Task item: Could the data below be copied out in full, word for word?
=== Input data ===
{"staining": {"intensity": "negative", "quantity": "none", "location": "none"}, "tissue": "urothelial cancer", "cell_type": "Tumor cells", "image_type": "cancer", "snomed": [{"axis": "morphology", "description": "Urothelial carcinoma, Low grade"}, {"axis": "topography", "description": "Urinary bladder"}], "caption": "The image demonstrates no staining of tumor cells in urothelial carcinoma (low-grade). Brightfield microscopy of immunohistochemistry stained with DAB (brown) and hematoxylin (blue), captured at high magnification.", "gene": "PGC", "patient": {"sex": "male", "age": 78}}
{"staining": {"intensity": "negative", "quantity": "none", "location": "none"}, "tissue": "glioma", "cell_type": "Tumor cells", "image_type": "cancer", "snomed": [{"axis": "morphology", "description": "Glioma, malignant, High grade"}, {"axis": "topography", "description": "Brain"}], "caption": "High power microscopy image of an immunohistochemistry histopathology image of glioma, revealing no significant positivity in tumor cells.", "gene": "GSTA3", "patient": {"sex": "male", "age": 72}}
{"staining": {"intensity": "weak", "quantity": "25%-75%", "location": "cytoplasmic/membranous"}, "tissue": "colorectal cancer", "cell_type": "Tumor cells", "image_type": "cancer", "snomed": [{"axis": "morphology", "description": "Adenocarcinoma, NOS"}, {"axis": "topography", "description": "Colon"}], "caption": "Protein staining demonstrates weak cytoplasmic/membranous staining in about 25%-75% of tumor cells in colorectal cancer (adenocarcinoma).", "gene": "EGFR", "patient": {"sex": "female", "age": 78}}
===
Written solution:
{"staining": {"intensity": "negative", "quantity": "none", "location": "none"}, "tissue": "urothelial cancer", "cell_type": "Tumor cells", "image_type": "cancer", "snomed": [{"axis": "morphology", "description": "Urothelial carcinoma, Low grade"}, {"axis": "topography", "description": "Urinary bladder"}], "caption": "The image demonstrates no staining of tumor cells in urothelial carcinoma (low-grade). Brightfield microscopy of immunohistochemistry stained with DAB (brown) and hematoxylin (blue), captured at high magnification.", "gene": "PGC", "patient": {"sex": "male", "age": 78}}
{"staining": {"intensity": "negative", "quantity": "none", "location": "none"}, "tissue": "glioma", "cell_type": "Tumor cells", "image_type": "cancer", "snomed": [{"axis": "morphology", "description": "Glioma, malignant, High grade"}, {"axis": "topography", "description": "Brain"}], "caption": "High power microscopy image of an immunohistochemistry histopathology image of glioma, revealing no significant positivity in tumor cells.", "gene": "GSTA3", "patient": {"sex": "male", "age": 72}}
{"staining": {"intensity": "weak", "quantity": "25%-75%", "location": "cytoplasmic/membranous"}, "tissue": "colorectal cancer", "cell_type": "Tumor cells", "image_type": "cancer", "snomed": [{"axis": "morphology", "description": "Adenocarcinoma, NOS"}, {"axis": "topography", "description": "Colon"}], "caption": "Protein staining demonstrates weak cytoplasmic/membranous staining in about 25%-75% of tumor cells in colorectal cancer (adenocarcinoma).", "gene": "EGFR", "patient": {"sex": "female", "age": 78}}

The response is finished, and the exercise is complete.